Rząd argumentuje zmiany… walką z biurokracją. Obecne procedury „zmiany płci” trwały 3-4 lata. Osoba dokonująca takiej zmiany musiała rozpocząć kurację hormonalną, a administracja zatwierdzić rozpoznanie dysforii płciowej. Po decyzji WHO z 2018 roku, która uznała, że dysforii nie trzeba leczyć, a można ją dowolnie „naprawiać”, „postęp” przyspiesza.

Nowa ustawa zawiera także kilka innych środków „ochrony osób LGBTI”. Formalnie zakazuje terapii konwersyjnej, czyli leczenia homoseksualizmu. Wprowadza też pojęcie matki dla obydwu kobiet w parach lesbijskich wychowujących dzieci, które nie muszą być nawet sformalizowanym związkiem.

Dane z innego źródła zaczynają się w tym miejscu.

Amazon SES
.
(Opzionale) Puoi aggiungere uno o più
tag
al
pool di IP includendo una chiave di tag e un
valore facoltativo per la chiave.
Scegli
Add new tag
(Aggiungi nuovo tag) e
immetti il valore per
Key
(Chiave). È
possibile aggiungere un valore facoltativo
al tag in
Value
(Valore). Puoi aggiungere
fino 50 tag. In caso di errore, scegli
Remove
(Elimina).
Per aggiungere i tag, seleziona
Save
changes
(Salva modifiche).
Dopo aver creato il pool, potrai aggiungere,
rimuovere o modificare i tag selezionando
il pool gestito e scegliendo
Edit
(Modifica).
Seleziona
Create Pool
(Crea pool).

Osoby, które dokonują zmiany płci, zachowują prawa i obowiązki prawne, jakie miały przed swoją „przemianą”, co ma uchronić np. przed niepłaceniem w pewnych sytuacjach alimentów.

Przepisy będą wprowadzane stopniowo, bo ustawa napotkała opór nawet w szeregach socjalistów i lewicowego Podemosu. Partie centrowe i prawicowy Vox zapowiadają poprawki i protesty.

Najciekawszy w tym wszystkim jest jednak komentarz francuskiej telewizji państwowej, która podsumowuje, że działania Madrytu są „o lata świetlne od średniowiecznej i dyskryminacyjnej polityki Viktora Orbana na Węgrzech czy czeskiego prezydenta, który w tę niedzielę ponownie określił osoby transpłciowe jako „obrzydliwe”. Hiszpania oferuje całej Europie mistrzowską lekcję progresywizmu i otwartości”.